◆ Aufgabe 1 ◆
Übersetze aus dem Textauszug über Marcion folgenden Satz ins Englische: „Aber egal, ob sich Bilby mit seinen normalisierten Daten in die eigene Tasche lügt oder nicht, werfen wir mal einen Blick auf die theologisch relevanten Inhalte.“
◆ Aufgabe 2 ◆
Führe den Text über Marcion und das Lukasevangelium im Anschluss an seinen letzten Satz weiter.

◆ Textauszug ◆
· · · · ·

Mit Sicherheit hatten nicht alle Gegner des Marcion, dieselbe Handschrift eines späteren Lukasevangeliums in Händen gehalten und auch nicht dieselbe Handschrift mit Marcions Text, lebten sie doch zu verschiedenen Zeiten an verschiedenen Orten. Von wegen Äpfel mit Äpfeln vergleichen. Logisch ist ein ganzer Obstkorb voller Früchte, der zu einem Multivitaminsaft rekonstruiert wurde, der Fruchtsaftkonzentrat von Äpfeln, Birnen, Mangos, Anannas und Bananen enthält.

 

Aber egal, ob sich Bilby mit seinen normalisierten Daten in die eigene Tasche lügt oder nicht, werfen wir mal einen Blick auf die theologisch relevanten Inhalte.

 

Hahn: Der Gott lehrte am Sabbat

Zahn: Jesus lehrte in der Synagoge

EU: Jesus lehrte am Sabbat

 

Je nach dem, was ich beweisen will, werde ich mir aus diesen zwei normalisierten Daten von Hahn und Zahn das basteln, was meine Hypothese stützt. Gott, Jesus, Synagoge und Sabbat werde ich im rekonstruierten Text so anordnen dass es passt. Aus diesen zwei Datensätzen kann ich aus 4 möglichen Versionen die Version "original" Lk1 zimmern die ich haben will.

· · · · ·

◆ Erfasste Daten ◆
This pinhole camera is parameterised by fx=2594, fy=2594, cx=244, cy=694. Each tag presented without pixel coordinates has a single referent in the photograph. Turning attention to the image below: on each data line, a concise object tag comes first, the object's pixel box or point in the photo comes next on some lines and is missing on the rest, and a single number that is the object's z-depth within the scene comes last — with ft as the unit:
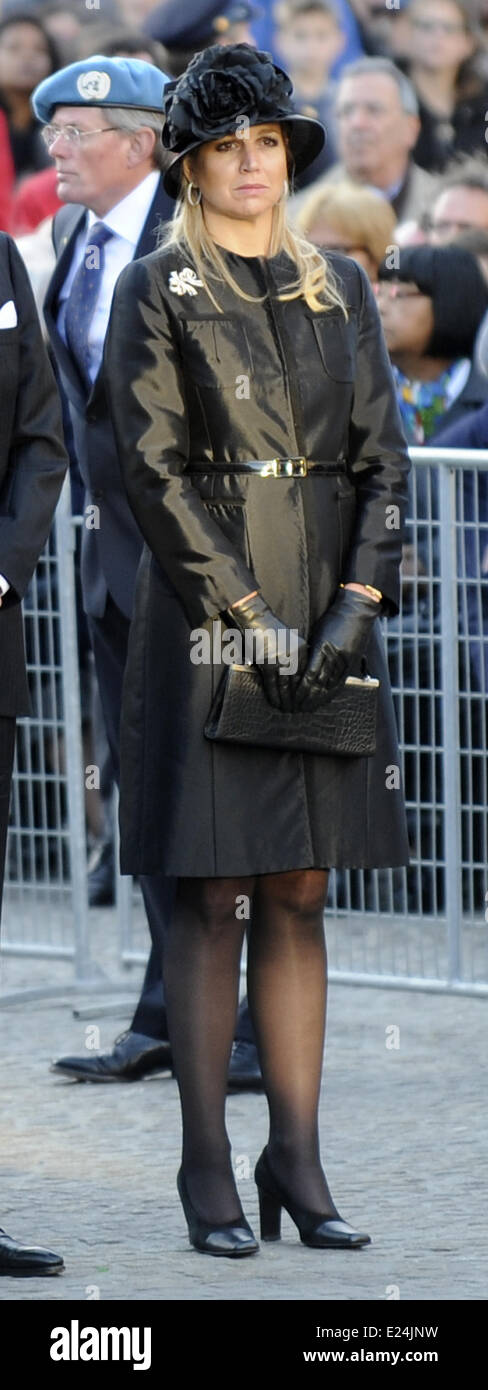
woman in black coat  14.64
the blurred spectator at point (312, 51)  30.04
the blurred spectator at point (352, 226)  26.99
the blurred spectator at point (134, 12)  31.67
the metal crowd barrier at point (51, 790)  23.20
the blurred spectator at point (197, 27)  30.86
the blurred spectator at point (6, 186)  32.94
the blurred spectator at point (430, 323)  26.66
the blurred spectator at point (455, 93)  29.55
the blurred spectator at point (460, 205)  28.14
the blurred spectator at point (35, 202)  31.94
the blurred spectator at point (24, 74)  33.06
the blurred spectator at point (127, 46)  29.96
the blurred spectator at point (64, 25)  32.48
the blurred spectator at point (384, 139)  29.43
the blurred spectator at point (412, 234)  28.54
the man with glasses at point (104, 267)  19.11
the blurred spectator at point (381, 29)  30.09
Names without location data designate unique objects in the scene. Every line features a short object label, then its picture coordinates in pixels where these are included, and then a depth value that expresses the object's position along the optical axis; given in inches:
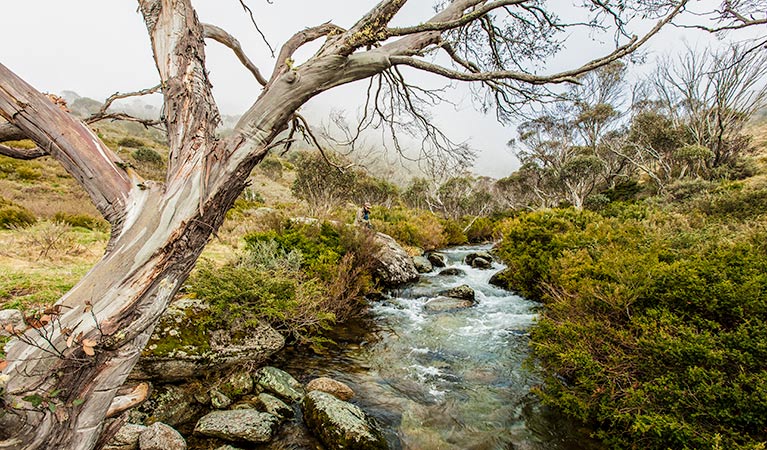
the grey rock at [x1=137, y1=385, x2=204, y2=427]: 132.1
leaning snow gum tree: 51.2
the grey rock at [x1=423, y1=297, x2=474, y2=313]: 311.2
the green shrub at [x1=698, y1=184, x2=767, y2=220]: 303.9
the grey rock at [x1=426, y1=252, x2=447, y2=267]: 499.6
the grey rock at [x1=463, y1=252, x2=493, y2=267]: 509.4
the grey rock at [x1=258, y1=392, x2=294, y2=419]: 144.6
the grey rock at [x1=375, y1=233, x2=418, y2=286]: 370.9
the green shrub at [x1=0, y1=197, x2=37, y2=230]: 321.9
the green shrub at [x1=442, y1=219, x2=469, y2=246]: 737.5
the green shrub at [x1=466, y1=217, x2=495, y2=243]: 862.5
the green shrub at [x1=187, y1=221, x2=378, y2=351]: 178.1
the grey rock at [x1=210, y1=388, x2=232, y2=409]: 144.9
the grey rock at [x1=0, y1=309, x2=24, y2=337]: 134.3
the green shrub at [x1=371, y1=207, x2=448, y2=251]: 605.6
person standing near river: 482.8
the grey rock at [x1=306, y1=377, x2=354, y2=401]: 164.6
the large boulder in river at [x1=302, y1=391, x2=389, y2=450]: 127.9
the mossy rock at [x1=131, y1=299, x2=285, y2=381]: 141.1
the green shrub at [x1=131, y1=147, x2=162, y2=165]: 1128.8
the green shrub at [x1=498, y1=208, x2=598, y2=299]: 297.3
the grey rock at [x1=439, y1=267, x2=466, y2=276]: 445.4
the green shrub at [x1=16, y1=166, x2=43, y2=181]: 697.6
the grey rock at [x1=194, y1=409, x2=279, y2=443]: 126.6
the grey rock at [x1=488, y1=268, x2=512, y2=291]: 366.7
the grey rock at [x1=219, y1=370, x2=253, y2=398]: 152.2
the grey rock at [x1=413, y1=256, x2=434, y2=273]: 455.3
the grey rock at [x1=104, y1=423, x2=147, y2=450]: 111.6
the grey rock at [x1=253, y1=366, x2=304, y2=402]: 158.6
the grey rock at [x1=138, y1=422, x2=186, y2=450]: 114.9
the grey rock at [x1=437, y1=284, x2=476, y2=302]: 338.0
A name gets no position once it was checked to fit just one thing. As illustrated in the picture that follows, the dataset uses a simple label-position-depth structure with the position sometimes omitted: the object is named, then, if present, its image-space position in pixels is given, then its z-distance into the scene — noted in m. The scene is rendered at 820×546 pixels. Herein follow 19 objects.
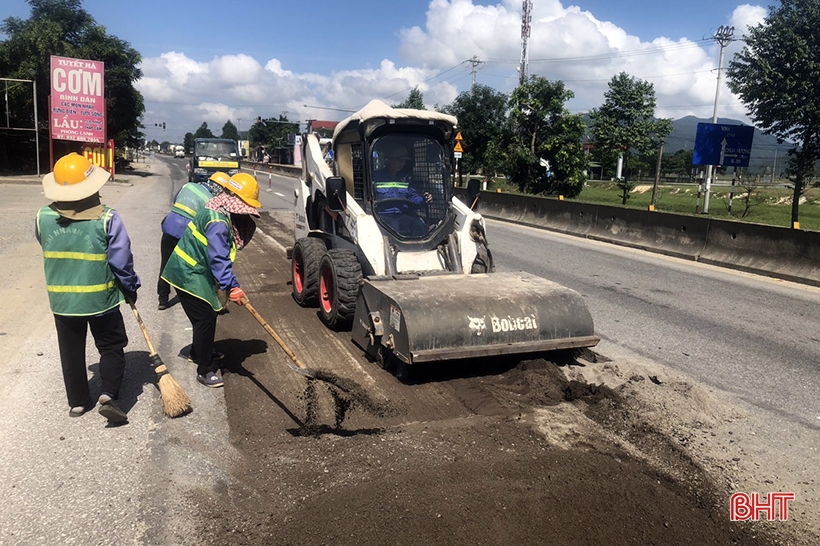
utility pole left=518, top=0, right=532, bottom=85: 44.91
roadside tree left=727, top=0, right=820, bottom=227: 15.64
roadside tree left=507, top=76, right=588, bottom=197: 26.88
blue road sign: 19.77
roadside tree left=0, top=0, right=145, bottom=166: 33.62
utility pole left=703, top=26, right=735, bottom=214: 32.78
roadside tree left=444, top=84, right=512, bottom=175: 35.22
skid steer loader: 5.32
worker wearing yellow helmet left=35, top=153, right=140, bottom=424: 4.34
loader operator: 7.15
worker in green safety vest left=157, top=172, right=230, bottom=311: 7.07
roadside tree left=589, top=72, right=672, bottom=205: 25.83
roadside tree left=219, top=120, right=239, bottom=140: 167.96
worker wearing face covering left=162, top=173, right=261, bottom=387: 5.02
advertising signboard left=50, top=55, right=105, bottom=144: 28.34
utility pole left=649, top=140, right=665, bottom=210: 21.51
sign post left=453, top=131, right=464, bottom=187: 25.95
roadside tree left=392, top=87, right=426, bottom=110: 43.66
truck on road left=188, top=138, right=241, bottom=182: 26.80
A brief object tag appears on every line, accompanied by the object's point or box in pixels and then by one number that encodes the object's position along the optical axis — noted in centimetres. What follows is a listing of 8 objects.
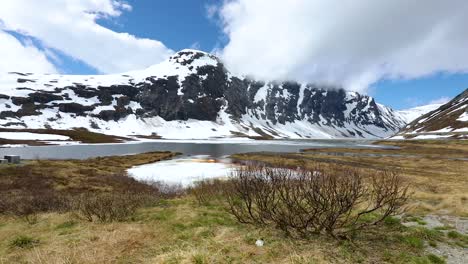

· · · · ·

◆ Lösung 1 ◆
But regardless of whether Bilby is fooling himself with his normalized data or not, let's take a look at the theologically relevant content.

◆ Lösung 2 ◆
Der Gott lehrte am Sabbat

Der Gott lehrte in der Synagoge

Jesus lehrte am Sabbat

Jesus lehrte in der Synagoge

 

Wenn Bilby auch noch die normalisierten Versionen von Klinghardt, BeDuhn, Roth, Gramaglia, Nicolotti hinzu nimmt, wird es noch viel mehr mögliche Variationen geben, was der Willkür noch mehr Spielraum lassen wird. Wahrscheinlich nicht in diesen ersten zwei Zeilen, aber im weiteren Verlauf und in längeren Sätzen. Wir wollen nicht vergessen dass die Anzahl der Wörter in den rekonstruierten Texten der unterschiedlichen Editionen zwischen 4000 und 14000 Wörtern variiert. Mann kann einen durchschnittlich langen Text mit Alogrhitmen errechnen lassen - aber:

 

Was ist der durch Algorthmen errechnete Durchschnitt von Gott und Jesus, oder Sabbat und Synagoge?

 

Was ich vermutet habe bestätigt sich also schon in den ersten zwei Zeilen. Der Unterschied zwischen dem Lukas des Tertullian und dem Lukas des Marcion oder des Lukas vor Marcion besteht nicht nur in der Länge, sondern auch in wesentlich anderen theologischen Inhalten, einer anderen Botschaft mit einem anderen Sinn.

 

Wenn ich mir aus den Informationen - nicht aus den Daten - ohne Willkür einen Reim machen sollte, würde ich, was diese zwei Zeilen betrifft, so vorgehen: Ich weiß, dass Marcion von zwei unterschiedlichen Göttern, dem des AT und dem anderen des NT ausgeht. Darum scheint mir Hahn für Marcion plausibler zu sein, Der Gott lehrt am Sabbat passt dazu besser, dass Marcion die jüdische Theologie ablehnt. Am Sabbat kann man in der Nase bohren. in der Synagoge wird der Gott des AT gelehrt. Marcions Jesus lehrt aber einen anderen Gott und Marcion will nicht die Juden in den Synagogen über diesen anderen Gott belehren, sondern Heiden für seine Theologie gewinnen.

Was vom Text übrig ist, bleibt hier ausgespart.